Excerpt
********
We'll right-click the column header and sort ascending.
As we scroll through the table, we can see the IDs run from A100014 to A199914.
Let's say we wanna create a new column that will identify customers whose IDs start with A19.
There are two ways to accomplish this. The first involves using the FIND or SEARCH functions. These functions follow the principle of searching a text field for a string of characters we specify.
The main difference is that FIND is case-sensitive while SEARCH is not.
In this instance, we'll use the FIND function. We'll create a new column, call it customer group, and enter FIND.
FiND has four arguments.
The first is the string we want to find. So we'll enter A19 in double quotes.
The second is the string we want to evaluate, which is the customer ID.
The third argument is the position in the string that starts our search. By default, this is the start of the string. We don't wanna change this default. So we'll leave this argument blank.
The final argument is the value if the string A19 is not found.
By default, FIND returns in error, which we don't want.
We'll specify a value of zero.
We'll press Enter to create the new column. This produces a zero-one output where one indicates an ID starting with A19, and zero indicates an ID not starting with A19. This is not very intuitive. To improve the output, let's put this FIND statement inside an IF statement.
This IF statement is checking that the value of our FIND statement is not equal to zero.
Note that the DAX symbol for not equal to is a greater than and less than sign pointing away from each other. This formula will return A19 for customer IDs starting with A19 and A1X otherwise.
We'll confirm this formula and see if the column output is now easier to understand. The second option for finding a substring, is to use the LEFT function. This identifies a number of characters at the beginning of a string. Let's replace our FIND statement with LEFT. LEFT takes two arguments.
The first argument is the string we want to search, which is the customer ID.
The second argument is the number of characters to check. In this case, three.
We'll also need to change the IF statement as we want to see if the first three characters are equal to A19.
We'll change the not equal sign to an equal sign, set it equal to A19, and confirm the formula.
Note that our results are exactly the same as before. As you might expect, a function called RIGHT exists, which allows us to check the last characters in a string. Let's stop the lesson here. In the next lesson, we'll look at some more text functions and conclude this first DAX course.
********
Parts of the exercise
1. In the DAX tutorial transcript, why is the FIND statement placed inside an IF statement?
2. Copy out the entries from their start through the line containing "Nikbolding Webdesign", with both ends included and the pictures omitted.

Extracted records
********
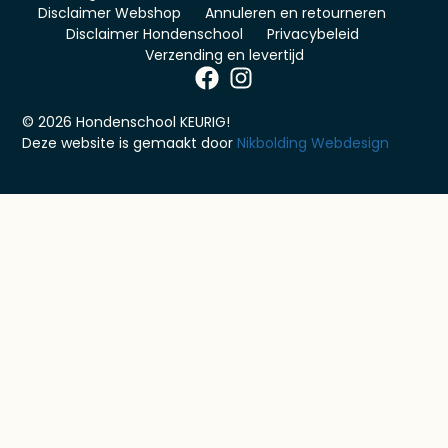
Disclaimer Webshop
Annuleren en retourneren
Disclaimer Hondenschool
Privacybeleid
Verzending en levertijd
© 2026 Hondenschool KEURIG!
Deze website is gemaakt door
Nikbolding Webdesign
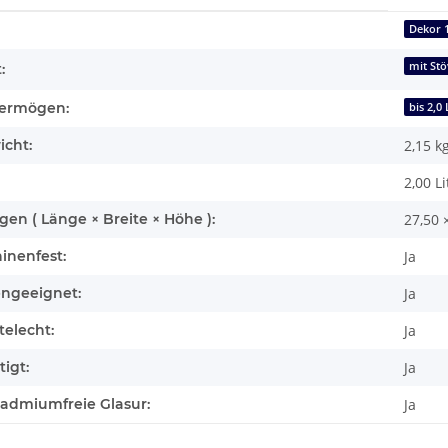
enschaft
Dekor 
mit St
:
ermögen:
bis 2,0 
icht:
2,15
k
2,00 Li
n ( Länge × Breite × Höhe ):
27,50 
inenfest:
Ja
engeeignet:
Ja
elecht:
Ja
igt:
Ja
cadmiumfreie Glasur:
Ja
********
Solution set
1. The FIND statement alone yields a zero-one output, with one for IDs starting with A19 and zero otherwise, and this is not very intuitive. Wrapping it in an IF statement makes the column return A19 or A1X, so the output is easier to understand.

2.
Disclaimer Webshop
Annuleren en retourneren
Disclaimer Hondenschool
Privacybeleid
Verzending en levertijd
© 2026 Hondenschool KEURIG!
Deze website is gemaakt door
Nikbolding Webdesign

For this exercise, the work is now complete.